**TASKS TO COMPLETE**.
1 > In the tennis interview, rewrite the stretch from "Absolutely... I met" through "in the semi-final." with "Martina" changed to "Navratilova".
2 > Name every person the tennis interview mentions by name.
3 > Carry on the tennis interview past its last line.
====== READING PASSAGE ======
Martina Navratilova remains a huge inspiration...
Absolutely... I met Martina as I was heading to the locker room... We hugged and both of us were in tears... I recalled what she’d told me at Wimbledon, after Radek and I lost in the semi-final.
What did Martina say then?
That the tough times build character... That it’s essential to find solutions... That life cannot but be a roller coaster... Basically, that I should keep at it. I have.
You underplayed your own role in Sunday’s success... Thanking Radek profusely and dedicating the win to Leach’s father...
But that’s me. It’s important to have a good team.
Given the praise you showered on Radek and the Czech Republic, an honorary citizenship could soon be on the way. Your thoughts?
(Laughs) You’re being humorous.
Of late, you’ve practised with Novak Djokovic, the world No.1 in singles. Has there been something to learn?
====== INFORMATION SHOWN ======
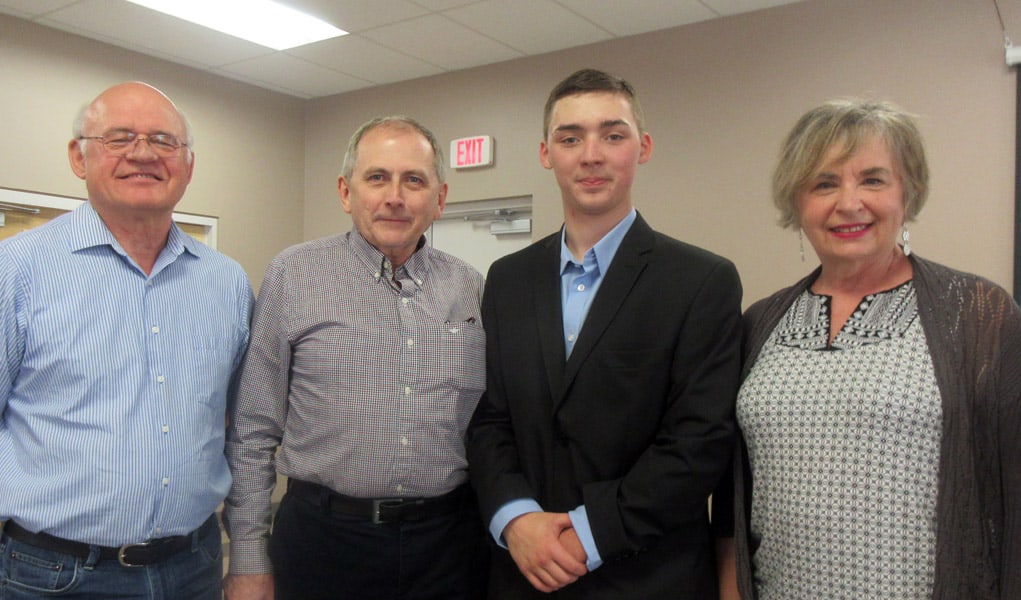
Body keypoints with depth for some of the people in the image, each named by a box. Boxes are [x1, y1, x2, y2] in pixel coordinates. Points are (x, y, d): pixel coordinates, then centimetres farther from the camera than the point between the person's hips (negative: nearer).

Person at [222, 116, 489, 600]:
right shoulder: (293, 275, -4)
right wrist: (248, 561, -2)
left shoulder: (471, 289, 4)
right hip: (323, 537, -2)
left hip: (449, 539, 3)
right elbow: (253, 433, -2)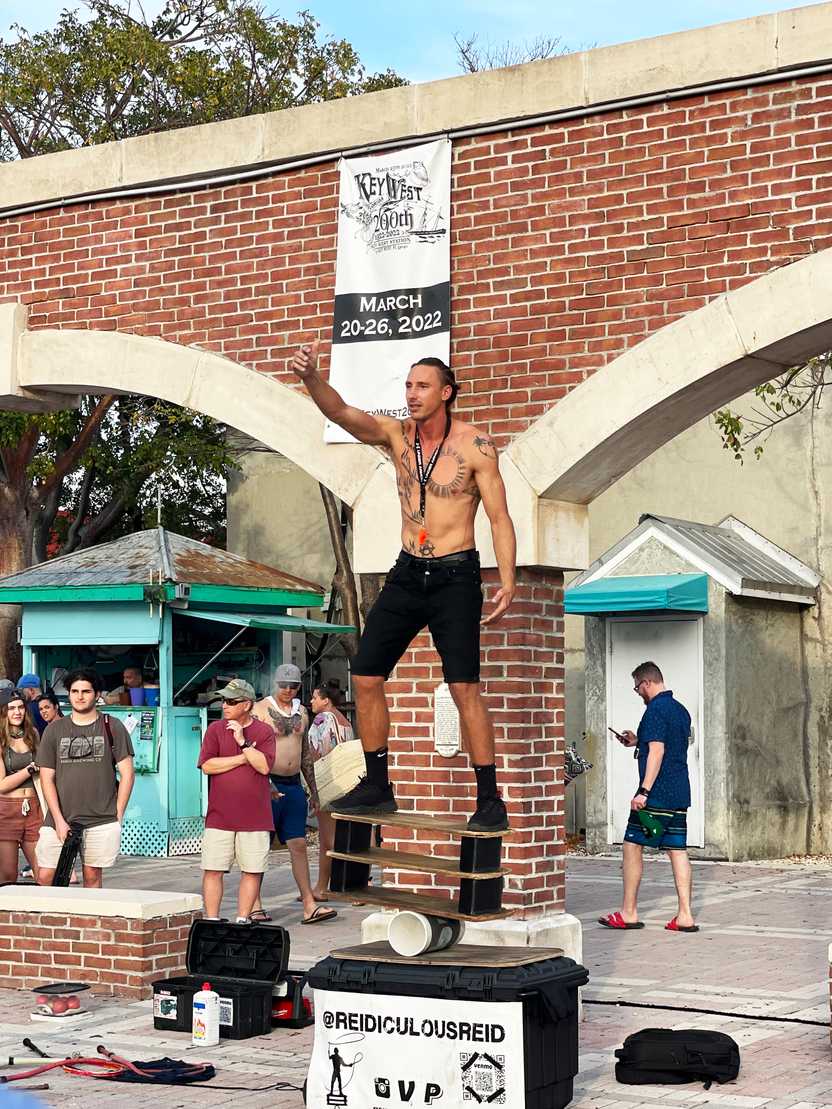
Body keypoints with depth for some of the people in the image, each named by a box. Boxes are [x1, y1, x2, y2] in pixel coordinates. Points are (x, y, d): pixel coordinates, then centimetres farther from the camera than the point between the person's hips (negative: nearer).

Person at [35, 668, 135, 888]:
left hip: (101, 820, -1)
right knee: (45, 877, -6)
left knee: (92, 877, 3)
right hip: (60, 819, 1)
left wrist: (117, 815, -2)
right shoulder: (54, 730, 8)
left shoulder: (112, 727, 3)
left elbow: (127, 773, 4)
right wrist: (59, 820, -3)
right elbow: (47, 778, 6)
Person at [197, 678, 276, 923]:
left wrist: (243, 742, -13)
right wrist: (243, 758, -7)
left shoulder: (264, 731, 4)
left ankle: (242, 920, 13)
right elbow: (207, 765, -5)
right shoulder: (215, 729, 7)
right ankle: (212, 921, 6)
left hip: (254, 817, 0)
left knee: (253, 871, 3)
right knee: (213, 871, -1)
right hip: (219, 817, 0)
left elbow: (264, 765, -9)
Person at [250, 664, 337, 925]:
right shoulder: (261, 710, -5)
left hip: (294, 785, 5)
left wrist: (313, 790, 19)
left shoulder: (302, 712, 14)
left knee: (299, 845, 2)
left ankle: (309, 906, 0)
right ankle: (255, 906, 7)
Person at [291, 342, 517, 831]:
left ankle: (491, 799, -6)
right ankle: (377, 787, 16)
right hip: (408, 572, 6)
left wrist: (508, 581, -18)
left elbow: (500, 517, -8)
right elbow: (340, 412, -11)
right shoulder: (396, 435, 4)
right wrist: (311, 377, -31)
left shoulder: (475, 445, -8)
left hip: (455, 576, -5)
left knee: (465, 687, -12)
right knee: (365, 676, 4)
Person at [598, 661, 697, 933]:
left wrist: (644, 791, -23)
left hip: (656, 795, -9)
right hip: (680, 794, 9)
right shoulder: (681, 710, 16)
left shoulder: (655, 710, -12)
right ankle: (685, 915, 2)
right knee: (678, 850, 6)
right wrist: (638, 742, 29)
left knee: (632, 846, 1)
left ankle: (628, 913, 4)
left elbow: (657, 751, -21)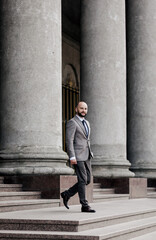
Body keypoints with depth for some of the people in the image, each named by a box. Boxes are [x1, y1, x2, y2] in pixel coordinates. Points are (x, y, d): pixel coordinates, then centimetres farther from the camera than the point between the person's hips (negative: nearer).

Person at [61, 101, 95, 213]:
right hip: (77, 156, -8)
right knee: (82, 180, -7)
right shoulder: (72, 122, -8)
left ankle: (67, 194, 18)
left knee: (88, 180, 6)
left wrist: (90, 153, 19)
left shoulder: (86, 123, 18)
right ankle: (85, 205, -1)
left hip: (86, 156, 8)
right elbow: (69, 140, -15)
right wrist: (72, 157, -21)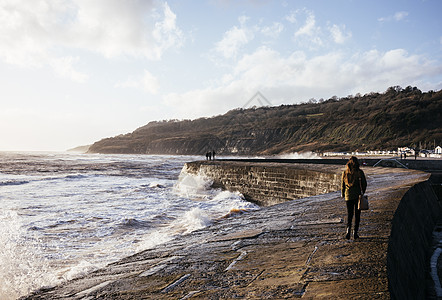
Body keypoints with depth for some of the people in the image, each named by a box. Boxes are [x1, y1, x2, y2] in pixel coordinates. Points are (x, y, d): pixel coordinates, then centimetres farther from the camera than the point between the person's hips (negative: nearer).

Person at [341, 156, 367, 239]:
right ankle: (355, 232, 9)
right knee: (357, 214, 9)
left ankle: (348, 229, -14)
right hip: (358, 195, -1)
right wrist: (362, 193, 12)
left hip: (348, 196, 1)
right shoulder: (360, 172, -7)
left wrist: (342, 194, 17)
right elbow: (364, 184, -3)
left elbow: (342, 184, 4)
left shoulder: (345, 172, -1)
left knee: (349, 214, 9)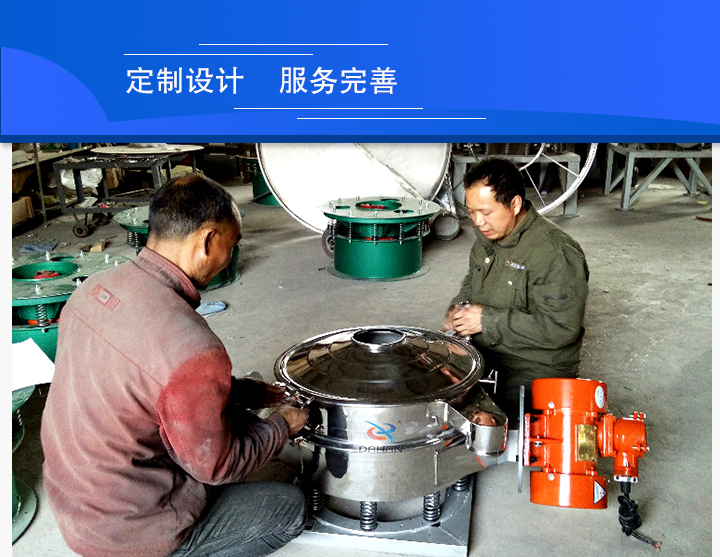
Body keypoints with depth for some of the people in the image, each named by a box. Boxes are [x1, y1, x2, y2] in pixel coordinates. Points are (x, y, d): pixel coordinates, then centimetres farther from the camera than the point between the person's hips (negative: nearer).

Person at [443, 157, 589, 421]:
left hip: (535, 365, -7)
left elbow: (561, 328, -26)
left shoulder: (556, 252, -22)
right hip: (482, 349, 8)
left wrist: (489, 320, -24)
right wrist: (460, 307, 0)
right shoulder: (488, 234, 4)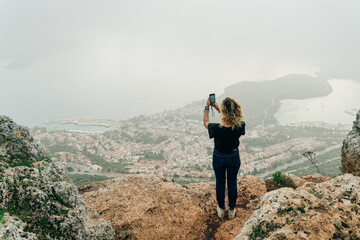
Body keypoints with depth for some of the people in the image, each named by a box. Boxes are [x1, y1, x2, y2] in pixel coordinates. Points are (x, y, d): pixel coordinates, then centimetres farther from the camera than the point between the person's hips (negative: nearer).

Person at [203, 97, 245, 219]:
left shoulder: (217, 128, -34)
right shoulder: (240, 126, -26)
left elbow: (206, 123, -9)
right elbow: (232, 118, -1)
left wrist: (207, 107, 2)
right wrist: (218, 109, 4)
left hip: (219, 157, -2)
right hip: (234, 157, 2)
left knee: (220, 183, 21)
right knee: (232, 183, 20)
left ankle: (221, 209, 39)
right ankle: (232, 210, 39)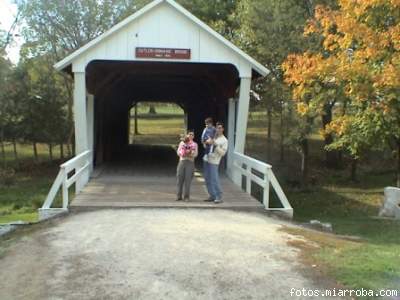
======
**ANSWERS BELOW**.
1 >
Absolutely... I met Navratilova as I was heading to the locker room... We hugged and both of us were in tears... I recalled what she’d told me at Wimbledon, after Radek and I lost in the semi-final.

2 > Martina Navratilova, Radek, Leach, Novak Djokovic

3 >
I have... Novak’s such a good mover on court. I’ve been learning by talking to him and, obviously, by watching him play... We’ve talked about balance and the transfer of body weight... That Novak has taught me a trick while returning serve is a bonus.
What’s special about the No.1?
Novak is the quintessential professional and, believe me, he has an amazing brain.
The final one... Are we close to the end of Roger Federer’s phenomenal innings on court?
Roger’s probably the greatest... You only have to look at his record (17 Grand Slam titles)... I’d love to see him win another Grand Slam, but I get the impression that the passion and desire have got a little diluted. To win again, Roger will have to work really hard. In singles, especially, you’ve got to put in a lot.